# Discrete Log Equality
Implementation of discrete log equality proofs for curves implementing
`ff`/`group`. There is also a highly experimental cross-group DLEq proof, under
the `experimental` feature, which has no formal proofs available yet is
available here regardless. This library has NOT undergone auditing.
### Cross-Group DLEq
The present cross-group DLEq is based off
[MRL-0010](https://web.getmonero.org/resources/research-lab/pubs/MRL-0010.pdf),
which isn't computationally correct as while it proves both keys have the same
discrete logarithm for their `G'`/`H'` component, it doesn't prove a lack of a
`G`/`H` component. Accordingly, it was augmented with a pair of Schnorr Proof of
Knowledges, proving a known `G'`/`H'` component, guaranteeing a lack of a
`G`/`H` component (assuming an unknown relation between `G`/`H` and `G'`/`H'`).
The challenges for the ring signatures were also merged, removing one-element
from each bit's proof with only a slight reduction to challenge security (as
instead of being uniform over each scalar field, they're uniform over the
mutual bit capacity of each scalar field). This reduction is identical to the
one applied to the proved-for scalar, and accordingly should not reduce overall
security.
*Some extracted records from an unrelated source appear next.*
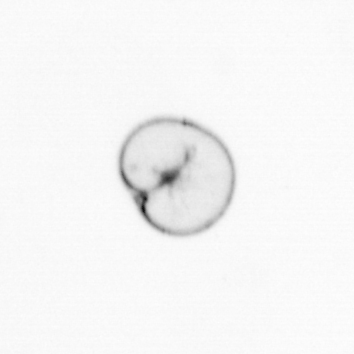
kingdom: Chromista
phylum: Myzozoa
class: Dinophyceae
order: Noctilucales
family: Noctilucaceae
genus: Noctiluca
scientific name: Noctiluca scintillans
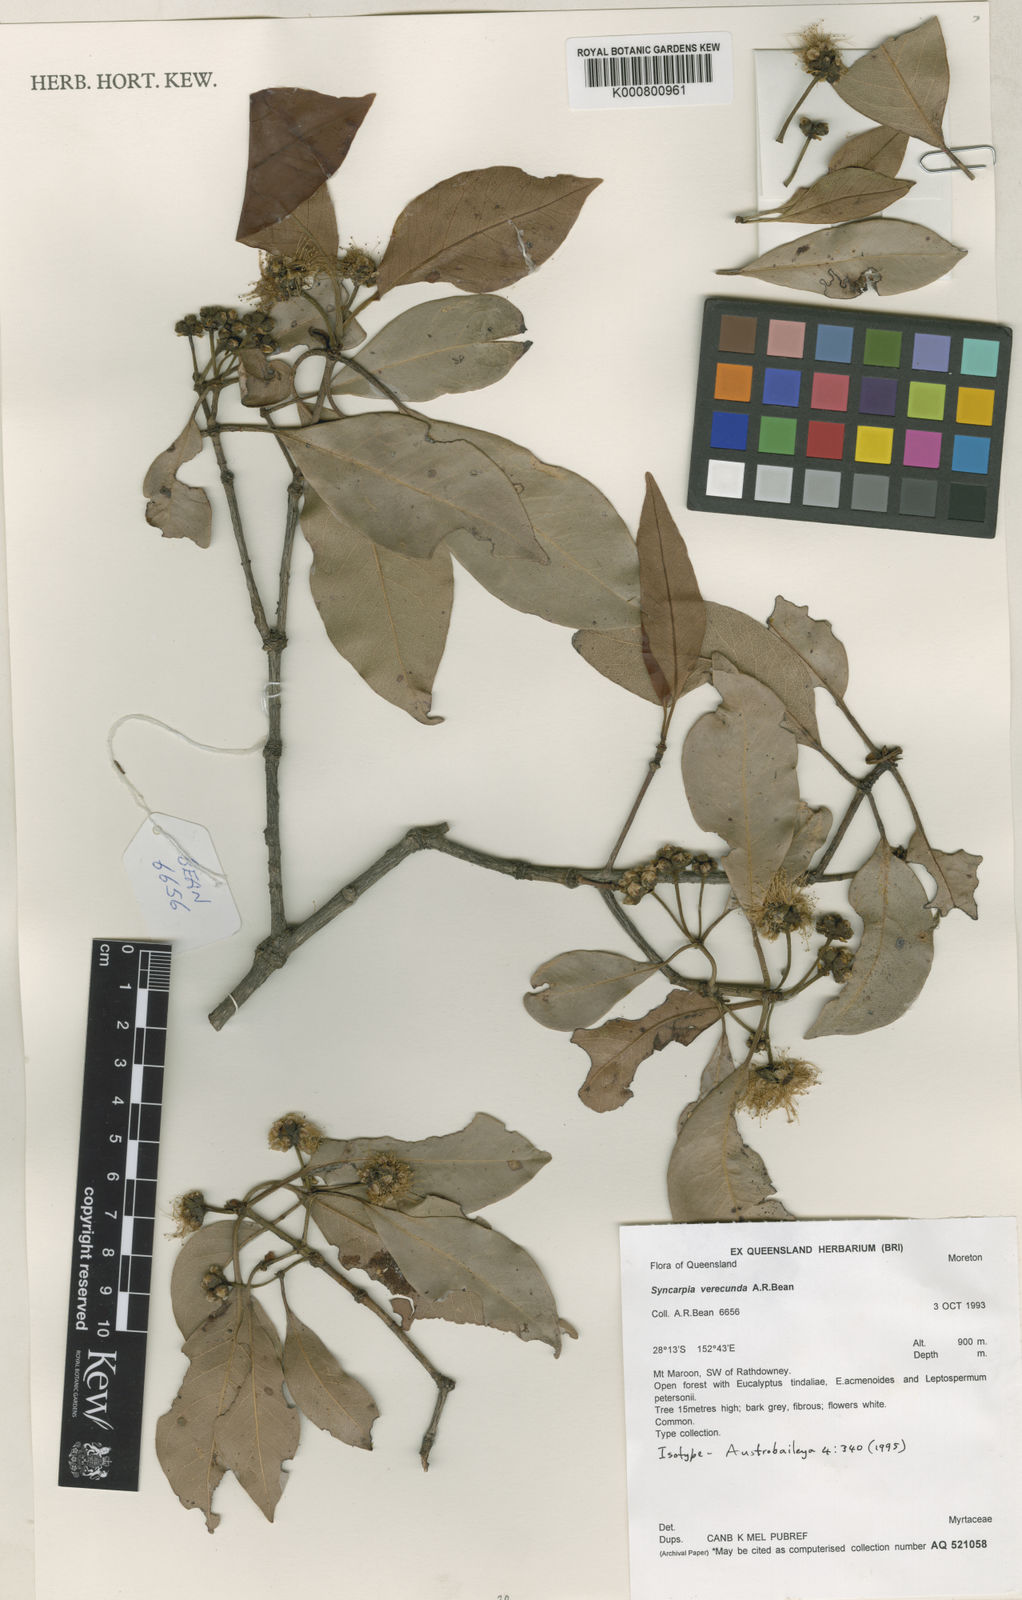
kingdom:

It does create a lack of domain separation, yet that shouldn't be an
issue.
The following variants are available:
- `ClassicLinear`. This is only for reference purposes, being the above
described proof, with no further optimizations.
- `ConciseLinear`. This proves for 2 bits at a time, not increasing the
signature size for both bits yet decreasing the amount of
commitments/challenges in total.
- `EfficientLinear`. This provides ring signatures in the form
`((R_G, R_H), s)`, instead of `(e, s)`, and accordingly enables a batch
verification of their final step. It is the most performant, and also the
largest, option.
- `CompromiseLinear`. This provides signatures in the form `((R_G, R_H), s)` AND
proves for 2-bits at a time. While this increases the amount of steps in
verifying the ring signatures, which aren't batch verified, and decreases the
amount of items batched (an operation which grows in efficiency with
quantity), it strikes a balance between speed and size.
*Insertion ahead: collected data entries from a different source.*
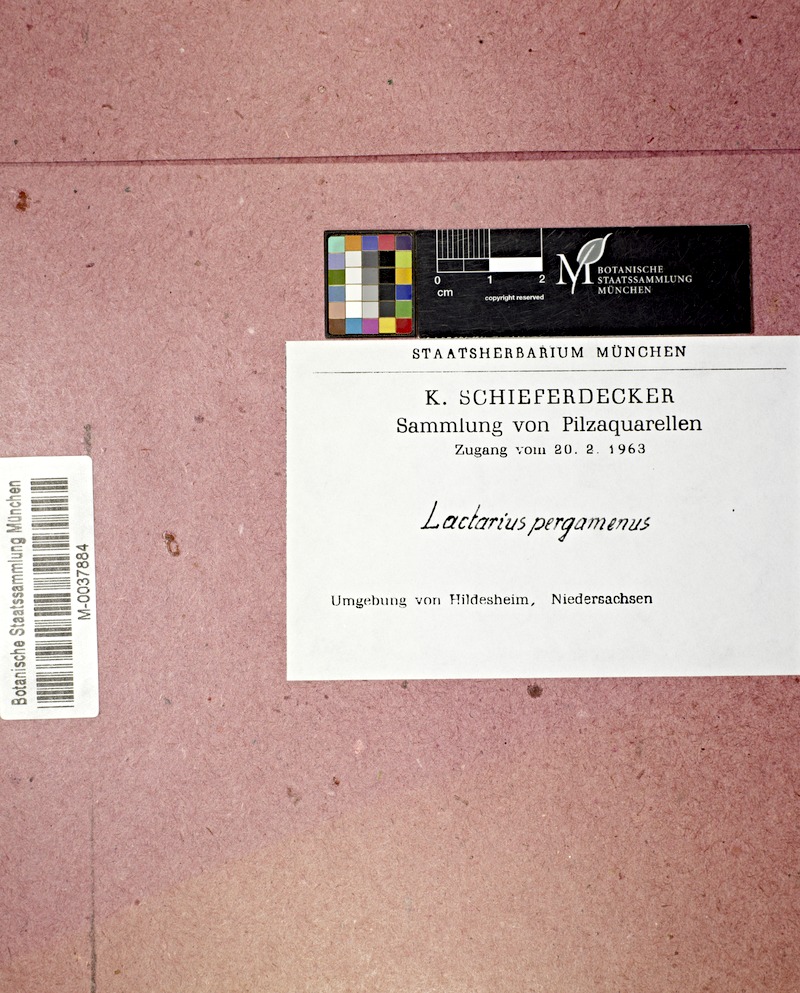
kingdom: Fungi
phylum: Basidiomycota
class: Agaricomycetes
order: Russulales
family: Russulaceae
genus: Lactifluus
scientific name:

The following numbers are from benchmarks performed with k256/curve25519_dalek
on a Intel i7-118567:
| `ClassicLinear` | 56829 bytes (+27%) | 157ms (0%) |
| `ConciseLinear` | 44607 bytes (Reference) | 156ms (Reference) |
| `EfficientLinear` | 65145 bytes (+46%) | 122ms (-22%) |
| `CompromiseLinear` | 48765 bytes (+9%) | 137ms (-12%) |
`CompromiseLinear` is the best choice by only being marginally sub-optimal
regarding size, yet still achieving most of the desired performance
improvements. That said, neither the original postulation (which had flaws) nor
any construction here has been proven nor audited. Accordingly, they are solely
experimental, and none are recommended.
All proofs are suffixed "Linear" in the hope a logarithmic proof makes itself
available, which would likely immediately become the most efficient option.